** Opening Provided entries block **
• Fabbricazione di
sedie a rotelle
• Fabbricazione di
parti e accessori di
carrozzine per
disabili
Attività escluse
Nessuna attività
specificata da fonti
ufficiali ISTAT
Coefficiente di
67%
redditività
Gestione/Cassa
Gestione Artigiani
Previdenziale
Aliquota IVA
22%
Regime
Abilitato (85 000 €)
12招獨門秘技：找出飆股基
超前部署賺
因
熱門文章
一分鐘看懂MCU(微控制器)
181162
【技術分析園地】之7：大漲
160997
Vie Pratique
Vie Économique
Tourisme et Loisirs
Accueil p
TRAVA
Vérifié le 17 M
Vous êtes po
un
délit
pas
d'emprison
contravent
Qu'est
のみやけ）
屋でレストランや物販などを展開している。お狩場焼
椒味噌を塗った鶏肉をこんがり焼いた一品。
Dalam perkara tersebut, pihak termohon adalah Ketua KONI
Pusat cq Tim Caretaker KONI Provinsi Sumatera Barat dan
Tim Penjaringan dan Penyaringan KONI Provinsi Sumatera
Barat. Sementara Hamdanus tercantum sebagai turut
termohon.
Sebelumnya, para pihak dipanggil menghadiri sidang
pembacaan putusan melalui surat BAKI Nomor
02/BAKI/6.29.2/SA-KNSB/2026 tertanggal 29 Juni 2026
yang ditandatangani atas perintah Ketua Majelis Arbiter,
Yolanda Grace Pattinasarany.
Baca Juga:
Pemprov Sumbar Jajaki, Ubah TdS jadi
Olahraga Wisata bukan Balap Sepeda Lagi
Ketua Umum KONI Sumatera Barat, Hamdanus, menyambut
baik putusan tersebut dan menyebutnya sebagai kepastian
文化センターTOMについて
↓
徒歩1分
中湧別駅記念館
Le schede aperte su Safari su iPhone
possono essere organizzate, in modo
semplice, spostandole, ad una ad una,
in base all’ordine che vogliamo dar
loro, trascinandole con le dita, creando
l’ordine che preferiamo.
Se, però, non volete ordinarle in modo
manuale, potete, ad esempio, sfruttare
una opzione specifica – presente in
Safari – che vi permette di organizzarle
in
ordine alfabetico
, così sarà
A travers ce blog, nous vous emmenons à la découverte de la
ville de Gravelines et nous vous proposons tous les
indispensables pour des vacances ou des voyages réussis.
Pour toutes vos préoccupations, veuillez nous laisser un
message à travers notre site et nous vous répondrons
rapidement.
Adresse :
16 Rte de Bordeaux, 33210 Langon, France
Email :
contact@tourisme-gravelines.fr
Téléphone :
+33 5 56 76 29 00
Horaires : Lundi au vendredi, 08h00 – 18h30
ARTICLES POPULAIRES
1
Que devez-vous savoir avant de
** Closing Provided entries block **
#### What you should do
Every record must be given again exactly as it was written.

#### Answer to the exercise
• Fabbricazione di
sedie a rotelle
• Fabbricazione di
parti e accessori di
carrozzine per
disabili
Attività escluse
Nessuna attività
specificata da fonti
ufficiali ISTAT
Coefficiente di
67%
redditività
Gestione/Cassa
Gestione Artigiani
Previdenziale
Aliquota IVA
22%
Regime
Abilitato (85 000 €)
12招獨門秘技：找出飆股基
超前部署賺
因
熱門文章
一分鐘看懂MCU(微控制器)
181162
【技術分析園地】之7：大漲
160997
Vie Pratique
Vie Économique
Tourisme et Loisirs
Accueil p
TRAVA
Vérifié le 17 M
Vous êtes po
un
délit
pas
d'emprison
contravent
Qu'est
のみやけ）
屋でレストランや物販などを展開している。お狩場焼
椒味噌を塗った鶏肉をこんがり焼いた一品。
Dalam perkara tersebut, pihak termohon adalah Ketua KONI
Pusat cq Tim Caretaker KONI Provinsi Sumatera Barat dan
Tim Penjaringan dan Penyaringan KONI Provinsi Sumatera
Barat. Sementara Hamdanus tercantum sebagai turut
termohon.
Sebelumnya, para pihak dipanggil menghadiri sidang
pembacaan putusan melalui surat BAKI Nomor
02/BAKI/6.29.2/SA-KNSB/2026 tertanggal 29 Juni 2026
yang ditandatangani atas perintah Ketua Majelis Arbiter,
Yolanda Grace Pattinasarany.
Baca Juga:
Pemprov Sumbar Jajaki, Ubah TdS jadi
Olahraga Wisata bukan Balap Sepeda Lagi
Ketua Umum KONI Sumatera Barat, Hamdanus, menyambut
baik putusan tersebut dan menyebutnya sebagai kepastian
文化センターTOMについて
↓
徒歩1分
中湧別駅記念館
Le schede aperte su Safari su iPhone
possono essere organizzate, in modo
semplice, spostandole, ad una ad una,
in base all’ordine che vogliamo dar
loro, trascinandole con le dita, creando
l’ordine che preferiamo.
Se, però, non volete ordinarle in modo
manuale, potete, ad esempio, sfruttare
una opzione specifica – presente in
Safari – che vi permette di organizzarle
in
ordine alfabetico
, così sarà
A travers ce blog, nous vous emmenons à la découverte de la
ville de Gravelines et nous vous proposons tous les
indispensables pour des vacances ou des voyages réussis.
Pour toutes vos préoccupations, veuillez nous laisser un
message à travers notre site et nous vous répondrons
rapidement.
Adresse :
16 Rte de Bordeaux, 33210 Langon, France
Email :
contact@tourisme-gravelines.fr
Téléphone :
+33 5 56 76 29 00
Horaires : Lundi au vendredi, 08h00 – 18h30
ARTICLES POPULAIRES
1
Que devez-vous savoir avant de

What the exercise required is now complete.